Helga is the hilarious reminder that life is hard and sometimes miserable and that you're often faced with circumstances that you have to push through. In fact, Helga often finds herself on the threshold of misery; hiding her love for Arnold is exhausting. Helga’s feelings are expressed through poetry and a shrine of Arnold in her closet. But her secret is always at risk of being exposed — many episodes are about her having to go to great lengths to keep her feelings for Arnold, who she picks on in public to hide her true feelings, in the dark. But dark humor, again, intervenes.

One episode has Helga chasing down a parrot that’s memorized a poem of hers expressing her love for Arnold. Unfortunately for Helga, the parrot escapes and ends up in the care of the last person she’d want to have the parrot recite the poem: Arnold. When Arnold brings the parrot to class, it begins to entertain the students with the poem, but just as it’s about to reveal Helga’s anime, which would signal her as the poem’s author, a monitor lizard swoops in and swallows the parrot. While her peers are mortified, Helga is relieved that her feathered foe died with her secret.

'Hey Arnold!' Understood What It Meant To Be a Kid

Helga, Arnold, and Gerald walking confidently and smiling in Hey, Arnold!

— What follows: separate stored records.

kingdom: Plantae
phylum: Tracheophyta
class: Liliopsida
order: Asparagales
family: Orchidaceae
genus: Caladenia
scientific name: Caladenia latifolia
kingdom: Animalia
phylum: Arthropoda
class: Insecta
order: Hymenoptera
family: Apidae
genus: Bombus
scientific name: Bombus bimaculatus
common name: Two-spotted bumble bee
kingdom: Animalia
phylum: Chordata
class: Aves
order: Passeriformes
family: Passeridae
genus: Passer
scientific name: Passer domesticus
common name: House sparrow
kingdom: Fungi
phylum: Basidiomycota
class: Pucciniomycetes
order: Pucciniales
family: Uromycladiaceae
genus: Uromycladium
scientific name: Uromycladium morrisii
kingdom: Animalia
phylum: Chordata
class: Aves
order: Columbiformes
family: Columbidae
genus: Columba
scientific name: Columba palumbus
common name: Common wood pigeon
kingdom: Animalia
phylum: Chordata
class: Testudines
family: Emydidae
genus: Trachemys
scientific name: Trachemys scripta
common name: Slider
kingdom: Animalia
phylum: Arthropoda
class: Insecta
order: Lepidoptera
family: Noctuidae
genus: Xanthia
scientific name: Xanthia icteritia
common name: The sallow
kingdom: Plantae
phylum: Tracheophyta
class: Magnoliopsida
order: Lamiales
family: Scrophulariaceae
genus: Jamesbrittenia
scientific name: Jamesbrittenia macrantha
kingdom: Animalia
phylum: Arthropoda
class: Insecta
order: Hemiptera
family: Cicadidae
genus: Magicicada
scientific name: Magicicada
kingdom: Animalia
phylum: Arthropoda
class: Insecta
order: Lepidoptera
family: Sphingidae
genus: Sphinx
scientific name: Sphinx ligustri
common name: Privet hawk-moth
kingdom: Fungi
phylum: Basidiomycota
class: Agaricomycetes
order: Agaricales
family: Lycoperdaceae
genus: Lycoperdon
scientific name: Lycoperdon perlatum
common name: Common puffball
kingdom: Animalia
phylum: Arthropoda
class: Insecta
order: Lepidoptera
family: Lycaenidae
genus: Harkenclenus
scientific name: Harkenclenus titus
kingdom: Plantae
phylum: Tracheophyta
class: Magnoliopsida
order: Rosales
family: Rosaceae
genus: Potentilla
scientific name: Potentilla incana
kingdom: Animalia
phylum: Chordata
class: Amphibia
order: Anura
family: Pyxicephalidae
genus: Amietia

Helga, Arnold, and Gerald walking confidently and smiling in Hey, Arnold!

Image via Nickelodeon

Hey Arnold! also deals with the absence of parents, both physically and emotionally. Arnold lives with his grandparents because his parents disappeared when he was a baby. Though not a major focus, it’s clear that Arnold is affected by his parents’ disappearance. Although Helga’s parents aren’t gone, they are emotionally distant. A running joke of the series is the blatant favoritism that Helga’s parents show her older sister Olga (Nika Futterman) while nullifying Helga. Hey Arnold! Shows many parents and authority figures that fail to understand children. While childhood is idealized, it’s also a stressful time because kids don’t have much agency and don’t have much control of their circumstances. Being an adult is hard, but so is being a kid. Adults can forget how difficult the younger years are and not be able to relate to children even though they’ve been through adolescence themselves. Hey Arnold! understands that sometimes kids have to be their own advocates.

Even though the series first aired decades ago and being a kid looks different today than it did in the ‘90s, Hey Arnold! is still golden after all these years to the Millennials who grew up watching it. It saw us where we were as kids–learning that life is hard–and it sees us now as adults. It’s a show that understands us. Much of adulthood is realizing that we’re still kids that just happen to be inhabiting mature bodies, and the kids that we are inside can still see ourselves reflected in a football-headed kid and his rambunctious peers. In the time since Hey Arnold! we can see just how much and how little things have changed.